Gli investigatori hanno così iniziato il pedinamento dell’autista e hanno notato che l’uomo entrava in alcune cappelle funerarie. All’interno di una cappella, servendosi di una scala, l'uomo si è avvicinato a un loculo vuoto ed ha iniziato ad armeggiare per rimuovere la pietra di chiusura.
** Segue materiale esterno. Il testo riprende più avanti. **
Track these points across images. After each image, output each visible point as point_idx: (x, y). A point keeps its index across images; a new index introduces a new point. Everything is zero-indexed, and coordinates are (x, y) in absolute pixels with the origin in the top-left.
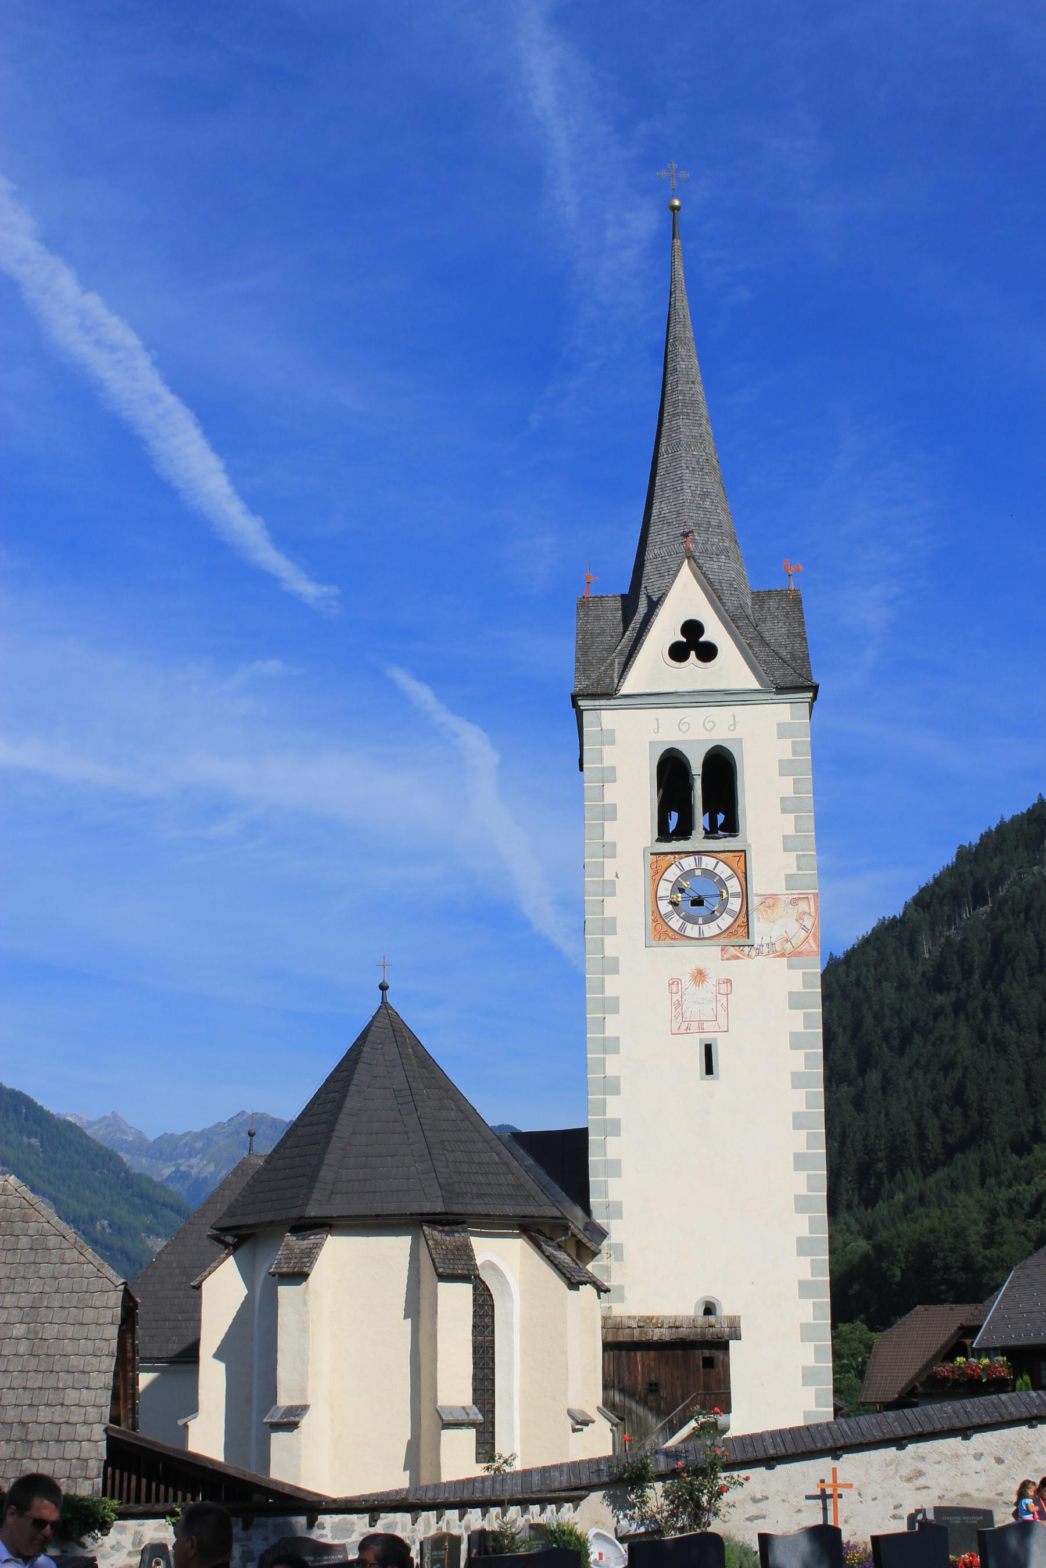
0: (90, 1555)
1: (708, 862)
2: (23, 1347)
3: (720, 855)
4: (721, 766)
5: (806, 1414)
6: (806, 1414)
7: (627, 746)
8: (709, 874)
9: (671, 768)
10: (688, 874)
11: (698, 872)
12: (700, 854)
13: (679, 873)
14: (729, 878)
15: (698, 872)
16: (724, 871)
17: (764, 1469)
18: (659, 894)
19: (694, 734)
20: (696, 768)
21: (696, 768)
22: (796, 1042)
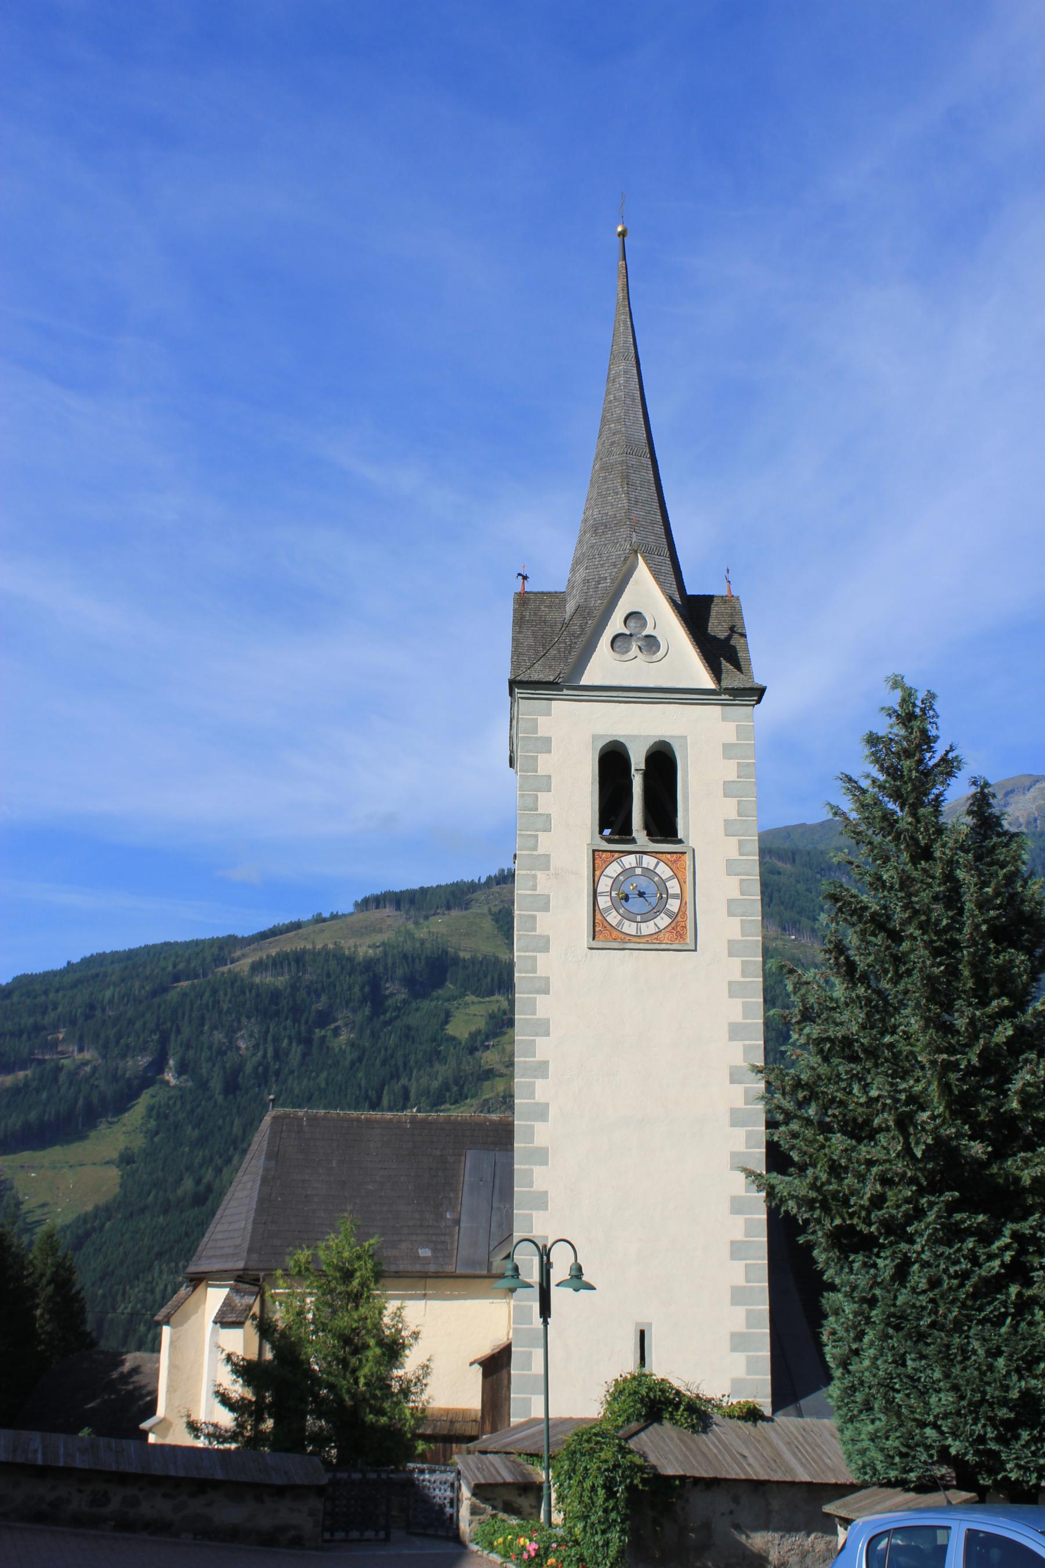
0: (474, 1499)
1: (649, 861)
2: (321, 1334)
3: (663, 857)
4: (662, 763)
5: (548, 713)
6: (548, 713)
7: (571, 736)
8: (648, 872)
9: (612, 761)
10: (628, 872)
11: (639, 871)
12: (642, 858)
13: (620, 870)
14: (670, 879)
15: (639, 871)
16: (664, 871)
17: (246, 935)
18: (599, 890)
19: (639, 727)
20: (638, 760)
21: (638, 760)
22: (734, 989)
A questo punto sono intervenuti gli investigatori che lo hanno bloccato e hanno scoperto il contenuto celato dietro la lapide: contenitori di plastica contenenti diversi involucri di cocaina, per un peso complessivo di 1092 grammi che, immessi sul mercato, equivalgono a circa 110mila dosi, oltre a bilancini di precisione e materiale per il confezionamento dello stupefacente.

A poca distanza dal loculo perquisito, gli agenti ne hanno notato subito un altro, chiuso con le stesse modalità del primo, nel quale è stata invece trovata una scatola in cartone contenente una pistola di provenienza furtiva e un caricatore rifornito di cartucce calibro 9 x 21. L’uomo, un quarantaduenne romano, marmista di professione, è stato tratto in arresto in flagranza per la detenzione dell’ingente quantitativo di stupefacente, nonché per la ricettazione e la detenzione illegale dell’arma e del munizionamento e associato presso la casa circondariale di Regina Coeli.